■ **EXERCISE BRIEF**
For this exercise, write out each entry below exactly, omitting the images.

■ **GIVEN DATA**

○ ○ ○ ○ ○ ○ ○

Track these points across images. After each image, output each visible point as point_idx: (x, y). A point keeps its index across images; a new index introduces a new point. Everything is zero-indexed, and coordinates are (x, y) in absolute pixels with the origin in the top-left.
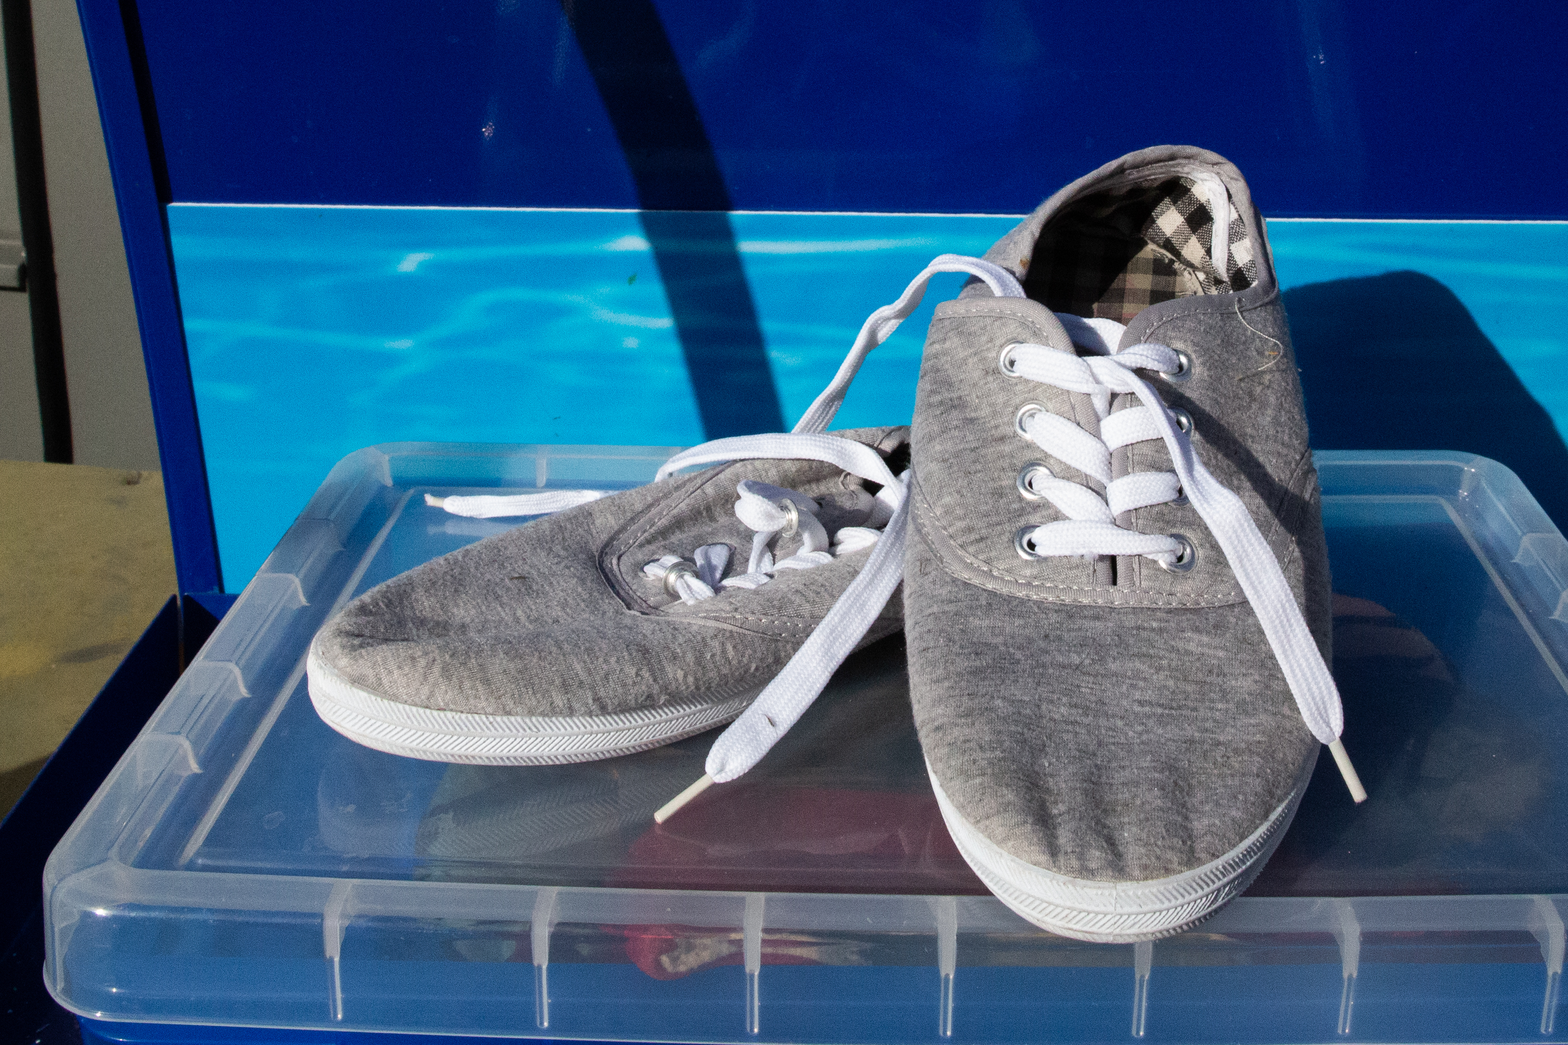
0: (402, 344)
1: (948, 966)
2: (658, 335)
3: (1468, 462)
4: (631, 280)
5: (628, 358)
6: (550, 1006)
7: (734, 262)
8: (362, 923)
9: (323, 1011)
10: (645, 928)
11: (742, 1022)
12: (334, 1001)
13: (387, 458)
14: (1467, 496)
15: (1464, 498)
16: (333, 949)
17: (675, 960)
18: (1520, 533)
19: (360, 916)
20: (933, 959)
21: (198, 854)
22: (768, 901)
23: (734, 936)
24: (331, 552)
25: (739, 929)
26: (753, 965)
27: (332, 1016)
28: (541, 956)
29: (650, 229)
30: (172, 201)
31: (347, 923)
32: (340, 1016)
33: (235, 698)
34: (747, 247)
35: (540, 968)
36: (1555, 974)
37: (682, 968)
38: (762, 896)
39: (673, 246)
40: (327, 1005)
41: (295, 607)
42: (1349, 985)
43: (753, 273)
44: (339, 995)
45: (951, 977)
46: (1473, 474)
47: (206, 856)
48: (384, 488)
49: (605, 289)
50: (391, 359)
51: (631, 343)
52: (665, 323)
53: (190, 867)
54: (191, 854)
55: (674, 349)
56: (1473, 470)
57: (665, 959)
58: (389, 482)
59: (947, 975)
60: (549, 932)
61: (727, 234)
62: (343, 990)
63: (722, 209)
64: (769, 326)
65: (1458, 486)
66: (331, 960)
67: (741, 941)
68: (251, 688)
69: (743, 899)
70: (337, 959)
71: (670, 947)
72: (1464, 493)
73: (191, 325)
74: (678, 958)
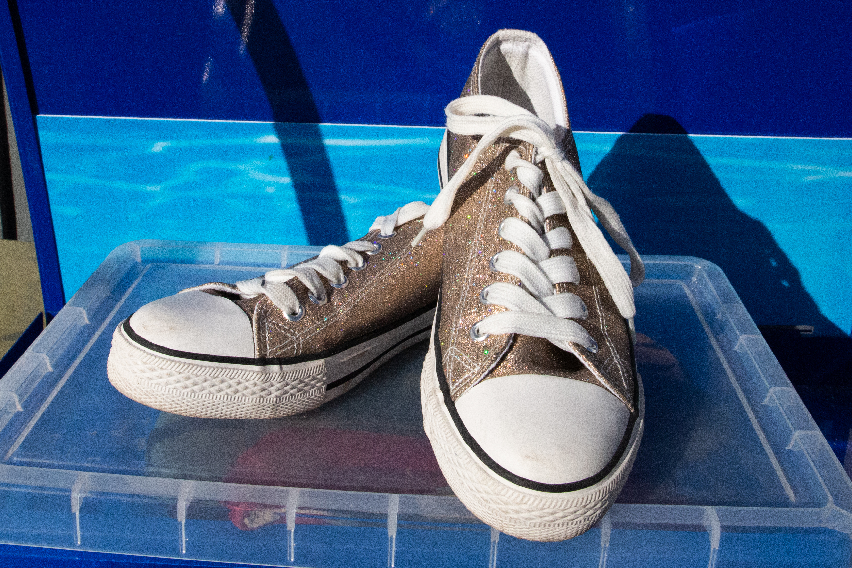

○ ○ ○ ○ ○ ○ ○

■ **ANSWER**
Track these points across images. After each image, output each visible point as point_idx: (x, y). A point keeps its index across images; a new index introduces a new point. Everything is zero-indexed, and coordinates are (x, y) in absolute pixels with the origin in the top-left.
0: (402, 344)
1: (948, 966)
2: (658, 335)
3: (1468, 462)
4: (631, 280)
5: (628, 358)
6: (550, 1006)
7: (734, 262)
8: (362, 923)
9: (323, 1011)
10: (645, 928)
11: (742, 1022)
12: (334, 1001)
13: (387, 458)
14: (1467, 496)
15: (1464, 498)
16: (333, 949)
17: (675, 960)
18: (1520, 533)
19: (360, 916)
20: (933, 959)
21: (198, 854)
22: (768, 901)
23: (734, 936)
24: (331, 552)
25: (739, 929)
26: (753, 965)
27: (332, 1016)
28: (541, 956)
29: (650, 229)
30: (172, 201)
31: (347, 923)
32: (340, 1016)
33: (235, 698)
34: (747, 247)
35: (540, 968)
36: (1555, 974)
37: (682, 968)
38: (762, 896)
39: (673, 246)
40: (327, 1005)
41: (295, 607)
42: (1349, 985)
43: (753, 273)
44: (339, 995)
45: (951, 977)
46: (1473, 474)
47: (206, 856)
48: (384, 488)
49: (605, 289)
50: (391, 359)
51: (631, 343)
52: (665, 323)
53: (190, 867)
54: (191, 854)
55: (674, 349)
56: (1473, 470)
57: (665, 959)
58: (389, 482)
59: (947, 975)
60: (549, 932)
61: (727, 234)
62: (343, 990)
63: (722, 209)
64: (769, 326)
65: (1458, 486)
66: (331, 960)
67: (741, 941)
68: (251, 688)
69: (743, 899)
70: (337, 959)
71: (670, 947)
72: (1464, 493)
73: (191, 325)
74: (678, 958)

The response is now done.